Платон начинает объяснять любовь к истине, в которой усматривается благоразумие и мудрость, и доказывает, что и эта добродетель столь же необходима для стражей государства.
– Явно, – сказал он.
– Значит, более, чем кому-нибудь, идет лгать правителям общества – либо ради неприятелей, либо ради граждан, когда имеется в виду общественная польза, а всем прочим это непозволительно. И ложь частного человека пред такими-то именно правителями назовем столь же великим, даже еще большим грехом, чем неверное показание больного пред врачом, либо гимназиста пред педотрибом, касательно их телесных ощущений, или чью-либо скрытность пред кормчим в рассуждении корабельщиков, то есть что сделал кто-нибудь либо сам, либо его товарищ.
Согласно Платону, высшее сословие государства образуют властители, которые постоянно пекутся об общественном благе.

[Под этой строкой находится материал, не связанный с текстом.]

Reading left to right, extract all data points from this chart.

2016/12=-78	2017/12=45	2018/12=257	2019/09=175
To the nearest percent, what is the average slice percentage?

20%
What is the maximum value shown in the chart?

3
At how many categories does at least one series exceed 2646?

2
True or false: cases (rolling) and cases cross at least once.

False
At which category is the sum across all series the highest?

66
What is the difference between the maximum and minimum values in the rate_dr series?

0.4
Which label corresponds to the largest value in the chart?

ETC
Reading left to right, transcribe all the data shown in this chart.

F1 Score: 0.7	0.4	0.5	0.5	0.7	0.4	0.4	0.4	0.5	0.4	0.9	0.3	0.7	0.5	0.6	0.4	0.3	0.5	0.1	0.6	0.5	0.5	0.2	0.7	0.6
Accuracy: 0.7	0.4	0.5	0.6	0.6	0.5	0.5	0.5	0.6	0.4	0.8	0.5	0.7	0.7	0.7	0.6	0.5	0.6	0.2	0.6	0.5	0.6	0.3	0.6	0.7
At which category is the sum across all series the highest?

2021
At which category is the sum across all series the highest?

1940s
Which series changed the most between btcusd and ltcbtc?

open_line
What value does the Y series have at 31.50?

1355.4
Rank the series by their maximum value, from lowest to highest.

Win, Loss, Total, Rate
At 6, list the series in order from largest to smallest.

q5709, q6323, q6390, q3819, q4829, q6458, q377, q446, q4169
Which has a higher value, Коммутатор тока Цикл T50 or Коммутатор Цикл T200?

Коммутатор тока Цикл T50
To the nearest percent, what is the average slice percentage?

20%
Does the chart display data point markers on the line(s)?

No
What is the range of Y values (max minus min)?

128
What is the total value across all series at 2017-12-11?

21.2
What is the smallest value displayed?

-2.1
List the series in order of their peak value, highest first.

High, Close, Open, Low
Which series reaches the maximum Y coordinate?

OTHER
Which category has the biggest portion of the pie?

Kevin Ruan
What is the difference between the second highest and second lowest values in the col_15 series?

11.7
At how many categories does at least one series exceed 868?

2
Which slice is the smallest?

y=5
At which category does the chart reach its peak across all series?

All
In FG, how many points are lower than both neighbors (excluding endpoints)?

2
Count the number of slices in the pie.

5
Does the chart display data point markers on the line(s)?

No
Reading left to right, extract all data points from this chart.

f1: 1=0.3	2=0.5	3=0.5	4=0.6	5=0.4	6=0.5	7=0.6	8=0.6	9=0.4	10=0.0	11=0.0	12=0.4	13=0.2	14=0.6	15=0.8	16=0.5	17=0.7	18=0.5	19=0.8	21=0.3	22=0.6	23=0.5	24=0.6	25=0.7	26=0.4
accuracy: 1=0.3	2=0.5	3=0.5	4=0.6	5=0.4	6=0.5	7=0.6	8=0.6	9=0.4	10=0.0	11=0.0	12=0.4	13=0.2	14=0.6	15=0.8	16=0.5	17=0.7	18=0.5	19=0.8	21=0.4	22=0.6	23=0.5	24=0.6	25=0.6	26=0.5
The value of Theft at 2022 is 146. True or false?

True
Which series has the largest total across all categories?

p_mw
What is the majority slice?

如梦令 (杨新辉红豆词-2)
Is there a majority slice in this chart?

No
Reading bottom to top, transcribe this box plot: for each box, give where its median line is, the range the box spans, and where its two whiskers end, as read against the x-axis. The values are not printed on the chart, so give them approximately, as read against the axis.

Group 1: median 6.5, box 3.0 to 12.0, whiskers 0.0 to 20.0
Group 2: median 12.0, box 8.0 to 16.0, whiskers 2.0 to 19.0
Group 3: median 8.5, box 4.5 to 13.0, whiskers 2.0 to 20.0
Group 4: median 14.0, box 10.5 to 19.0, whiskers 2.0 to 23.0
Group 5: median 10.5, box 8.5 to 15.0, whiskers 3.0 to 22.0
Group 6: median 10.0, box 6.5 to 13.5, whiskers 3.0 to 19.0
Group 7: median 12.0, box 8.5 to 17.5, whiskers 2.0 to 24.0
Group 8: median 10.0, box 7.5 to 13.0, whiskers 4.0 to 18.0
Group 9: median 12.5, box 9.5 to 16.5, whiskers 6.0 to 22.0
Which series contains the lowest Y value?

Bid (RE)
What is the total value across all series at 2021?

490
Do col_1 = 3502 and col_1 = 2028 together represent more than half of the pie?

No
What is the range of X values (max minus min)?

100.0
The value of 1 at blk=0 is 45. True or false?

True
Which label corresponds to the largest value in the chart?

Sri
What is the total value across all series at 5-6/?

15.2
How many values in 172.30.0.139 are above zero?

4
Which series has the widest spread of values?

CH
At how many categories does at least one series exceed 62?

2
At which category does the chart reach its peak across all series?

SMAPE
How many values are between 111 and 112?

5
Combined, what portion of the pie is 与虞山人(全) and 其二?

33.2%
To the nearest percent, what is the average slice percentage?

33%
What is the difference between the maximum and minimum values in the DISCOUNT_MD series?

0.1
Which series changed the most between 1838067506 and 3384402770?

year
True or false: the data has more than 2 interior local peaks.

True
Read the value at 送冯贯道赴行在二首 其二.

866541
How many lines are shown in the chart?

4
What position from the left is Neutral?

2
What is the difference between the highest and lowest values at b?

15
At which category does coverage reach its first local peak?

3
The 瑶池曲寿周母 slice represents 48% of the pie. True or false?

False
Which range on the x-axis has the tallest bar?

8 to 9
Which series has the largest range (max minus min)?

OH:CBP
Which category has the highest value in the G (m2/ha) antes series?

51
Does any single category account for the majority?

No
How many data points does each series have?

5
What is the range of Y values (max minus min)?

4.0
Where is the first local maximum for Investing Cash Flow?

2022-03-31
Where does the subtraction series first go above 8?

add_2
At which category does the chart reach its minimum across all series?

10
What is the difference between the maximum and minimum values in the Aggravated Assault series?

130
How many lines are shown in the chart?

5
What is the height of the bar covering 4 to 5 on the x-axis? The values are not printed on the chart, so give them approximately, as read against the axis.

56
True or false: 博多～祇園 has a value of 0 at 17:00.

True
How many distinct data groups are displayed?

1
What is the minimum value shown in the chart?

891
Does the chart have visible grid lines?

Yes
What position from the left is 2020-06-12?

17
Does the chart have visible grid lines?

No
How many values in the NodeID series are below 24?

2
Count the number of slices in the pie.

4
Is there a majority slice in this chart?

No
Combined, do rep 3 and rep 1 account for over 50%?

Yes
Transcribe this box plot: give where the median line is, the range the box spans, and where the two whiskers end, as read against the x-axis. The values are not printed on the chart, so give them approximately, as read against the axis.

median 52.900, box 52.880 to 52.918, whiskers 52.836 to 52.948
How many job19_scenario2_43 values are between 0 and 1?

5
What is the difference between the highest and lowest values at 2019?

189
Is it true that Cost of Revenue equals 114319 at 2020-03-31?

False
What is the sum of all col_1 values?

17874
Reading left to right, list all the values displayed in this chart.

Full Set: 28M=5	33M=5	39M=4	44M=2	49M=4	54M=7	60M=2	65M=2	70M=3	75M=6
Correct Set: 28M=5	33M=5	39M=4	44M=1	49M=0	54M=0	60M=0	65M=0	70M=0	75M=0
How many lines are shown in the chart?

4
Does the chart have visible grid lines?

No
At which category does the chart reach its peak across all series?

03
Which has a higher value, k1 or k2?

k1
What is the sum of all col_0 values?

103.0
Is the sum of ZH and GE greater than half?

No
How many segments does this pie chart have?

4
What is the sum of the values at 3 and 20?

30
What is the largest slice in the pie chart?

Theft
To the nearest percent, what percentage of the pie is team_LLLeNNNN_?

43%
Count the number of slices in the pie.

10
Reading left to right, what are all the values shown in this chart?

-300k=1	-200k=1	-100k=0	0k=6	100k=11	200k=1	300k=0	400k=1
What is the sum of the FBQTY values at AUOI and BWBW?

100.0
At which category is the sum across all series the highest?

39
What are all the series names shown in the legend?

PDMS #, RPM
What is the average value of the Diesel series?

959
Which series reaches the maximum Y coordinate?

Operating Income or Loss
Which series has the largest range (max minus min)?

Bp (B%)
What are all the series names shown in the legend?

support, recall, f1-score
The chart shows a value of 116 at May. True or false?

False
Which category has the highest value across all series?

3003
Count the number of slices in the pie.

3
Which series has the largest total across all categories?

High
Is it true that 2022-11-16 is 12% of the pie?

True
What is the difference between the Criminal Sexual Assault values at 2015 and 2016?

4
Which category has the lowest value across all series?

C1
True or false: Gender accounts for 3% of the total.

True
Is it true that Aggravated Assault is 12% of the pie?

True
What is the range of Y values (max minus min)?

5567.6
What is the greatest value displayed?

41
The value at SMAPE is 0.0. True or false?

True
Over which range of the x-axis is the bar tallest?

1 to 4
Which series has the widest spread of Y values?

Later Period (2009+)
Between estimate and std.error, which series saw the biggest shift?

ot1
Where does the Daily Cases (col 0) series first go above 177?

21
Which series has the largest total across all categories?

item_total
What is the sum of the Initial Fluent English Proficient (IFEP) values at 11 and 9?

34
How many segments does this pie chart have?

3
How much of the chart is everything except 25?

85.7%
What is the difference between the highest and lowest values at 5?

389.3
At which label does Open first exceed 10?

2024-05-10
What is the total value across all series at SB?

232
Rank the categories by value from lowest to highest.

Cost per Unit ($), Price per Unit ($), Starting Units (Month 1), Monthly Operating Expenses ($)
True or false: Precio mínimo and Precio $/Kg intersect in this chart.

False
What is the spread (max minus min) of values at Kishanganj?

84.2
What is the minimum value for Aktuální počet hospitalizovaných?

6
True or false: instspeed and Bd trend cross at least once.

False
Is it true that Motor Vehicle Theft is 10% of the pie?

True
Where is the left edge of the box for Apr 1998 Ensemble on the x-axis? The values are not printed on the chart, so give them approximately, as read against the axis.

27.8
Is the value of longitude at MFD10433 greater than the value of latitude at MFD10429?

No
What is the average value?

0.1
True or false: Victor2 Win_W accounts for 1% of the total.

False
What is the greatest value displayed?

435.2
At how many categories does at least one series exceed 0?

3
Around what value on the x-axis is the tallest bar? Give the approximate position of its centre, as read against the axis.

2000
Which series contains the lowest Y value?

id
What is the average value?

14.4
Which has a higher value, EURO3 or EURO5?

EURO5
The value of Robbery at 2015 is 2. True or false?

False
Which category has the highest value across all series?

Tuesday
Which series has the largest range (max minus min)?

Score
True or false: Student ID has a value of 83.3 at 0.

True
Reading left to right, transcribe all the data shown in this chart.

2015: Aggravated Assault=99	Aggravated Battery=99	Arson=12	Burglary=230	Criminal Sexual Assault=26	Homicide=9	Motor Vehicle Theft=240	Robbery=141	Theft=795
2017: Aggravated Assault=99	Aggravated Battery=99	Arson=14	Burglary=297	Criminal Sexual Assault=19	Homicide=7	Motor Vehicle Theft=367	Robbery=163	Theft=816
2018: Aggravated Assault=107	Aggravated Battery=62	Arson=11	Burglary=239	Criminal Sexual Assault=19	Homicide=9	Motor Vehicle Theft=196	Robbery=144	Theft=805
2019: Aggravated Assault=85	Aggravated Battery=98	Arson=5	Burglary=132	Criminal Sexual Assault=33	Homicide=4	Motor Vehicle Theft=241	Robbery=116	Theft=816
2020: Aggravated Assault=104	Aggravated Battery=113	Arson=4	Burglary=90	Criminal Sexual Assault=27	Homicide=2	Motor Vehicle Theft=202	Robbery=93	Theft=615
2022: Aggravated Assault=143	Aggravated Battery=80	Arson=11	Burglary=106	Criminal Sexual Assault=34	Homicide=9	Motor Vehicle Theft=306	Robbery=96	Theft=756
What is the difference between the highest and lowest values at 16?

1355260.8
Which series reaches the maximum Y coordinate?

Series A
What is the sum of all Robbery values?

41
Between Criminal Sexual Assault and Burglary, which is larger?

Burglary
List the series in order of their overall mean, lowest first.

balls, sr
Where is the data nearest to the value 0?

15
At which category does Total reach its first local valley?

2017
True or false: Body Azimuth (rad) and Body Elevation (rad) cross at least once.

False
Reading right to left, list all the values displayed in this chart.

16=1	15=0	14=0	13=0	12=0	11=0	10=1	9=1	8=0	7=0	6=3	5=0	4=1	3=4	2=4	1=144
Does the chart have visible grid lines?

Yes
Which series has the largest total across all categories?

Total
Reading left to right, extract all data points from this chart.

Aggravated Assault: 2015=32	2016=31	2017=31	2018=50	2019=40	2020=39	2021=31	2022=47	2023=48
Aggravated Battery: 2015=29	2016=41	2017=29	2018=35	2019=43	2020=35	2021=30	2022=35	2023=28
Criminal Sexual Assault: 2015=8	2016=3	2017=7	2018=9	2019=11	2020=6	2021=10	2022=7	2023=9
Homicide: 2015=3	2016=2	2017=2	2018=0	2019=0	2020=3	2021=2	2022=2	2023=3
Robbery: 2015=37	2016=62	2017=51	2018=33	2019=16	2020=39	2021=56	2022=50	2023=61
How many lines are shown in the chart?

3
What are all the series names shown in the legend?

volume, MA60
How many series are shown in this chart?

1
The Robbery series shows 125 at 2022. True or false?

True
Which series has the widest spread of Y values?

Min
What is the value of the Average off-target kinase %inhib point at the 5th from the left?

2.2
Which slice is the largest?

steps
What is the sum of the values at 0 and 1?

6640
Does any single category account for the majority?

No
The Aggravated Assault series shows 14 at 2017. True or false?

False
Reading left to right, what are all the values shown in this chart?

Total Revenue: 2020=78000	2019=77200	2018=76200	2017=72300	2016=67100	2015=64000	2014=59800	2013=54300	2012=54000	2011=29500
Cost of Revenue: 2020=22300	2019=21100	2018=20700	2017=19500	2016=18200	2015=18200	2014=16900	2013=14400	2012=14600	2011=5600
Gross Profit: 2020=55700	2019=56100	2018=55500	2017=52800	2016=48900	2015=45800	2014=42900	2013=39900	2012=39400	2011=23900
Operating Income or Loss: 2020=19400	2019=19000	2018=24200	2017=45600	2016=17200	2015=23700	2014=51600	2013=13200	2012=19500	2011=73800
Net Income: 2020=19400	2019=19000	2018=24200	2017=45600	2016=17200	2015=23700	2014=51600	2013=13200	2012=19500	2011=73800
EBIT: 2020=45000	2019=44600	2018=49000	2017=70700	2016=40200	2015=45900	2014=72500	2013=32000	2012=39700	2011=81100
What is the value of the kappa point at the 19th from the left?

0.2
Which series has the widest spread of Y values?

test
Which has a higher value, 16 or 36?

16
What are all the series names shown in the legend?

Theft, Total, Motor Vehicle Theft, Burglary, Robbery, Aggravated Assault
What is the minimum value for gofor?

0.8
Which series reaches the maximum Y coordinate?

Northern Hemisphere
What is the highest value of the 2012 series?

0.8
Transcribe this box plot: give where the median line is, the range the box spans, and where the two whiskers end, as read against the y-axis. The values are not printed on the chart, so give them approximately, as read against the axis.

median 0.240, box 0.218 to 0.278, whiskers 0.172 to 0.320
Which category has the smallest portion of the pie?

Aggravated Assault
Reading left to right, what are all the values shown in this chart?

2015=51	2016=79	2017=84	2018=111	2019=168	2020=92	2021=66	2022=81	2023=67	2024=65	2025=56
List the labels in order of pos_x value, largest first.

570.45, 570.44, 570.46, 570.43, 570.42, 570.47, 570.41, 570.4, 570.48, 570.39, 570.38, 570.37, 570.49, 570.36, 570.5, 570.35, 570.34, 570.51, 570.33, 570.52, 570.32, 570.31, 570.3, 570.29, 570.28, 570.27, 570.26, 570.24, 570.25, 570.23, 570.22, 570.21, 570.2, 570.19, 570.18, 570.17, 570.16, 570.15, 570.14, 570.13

Властители в государстве – это то же, что разум в индивидуальной жизни.
– Весьма справедливо, – сказал он.
– Поэтому, если правитель обличает во лжи тех из граждан, которых название: мастер народный вещун, например, болезней целитель и делатель копий, то наказывает их как людей, вносящих в государство, будто в корабль, разрушительное и гибельное орудие.
– Особенно когда к словам присоединяется и дело, – промолвил он.
– Что же? Не нужна ли нашим юношам и рассудительность?
Рассудительность, по учению Платона, должна выражаться двояко: повиновением правительству и обузданием страстей.
– Как не нужна?
– Важнейшее же дело рассудительности не в том ли большею частью состоит, чтобы быть послушными правительству, а самим управлять своими удовольствиями в отношении к пище, питью и любовным наслаждениям?
– Мне кажется <…>
– Далее мы должны еще, думаю, исследовать способ беседования, и тогда у нас вполне определится, что и как надобно говорить.
До этого Сократ говорил только о содержании речей, которые прилично предлагать юношам, да и то лишь в отношении к богам, духам и героям, а теперь он намерен рассмотреть, какова должна быть форма беседы с юношами.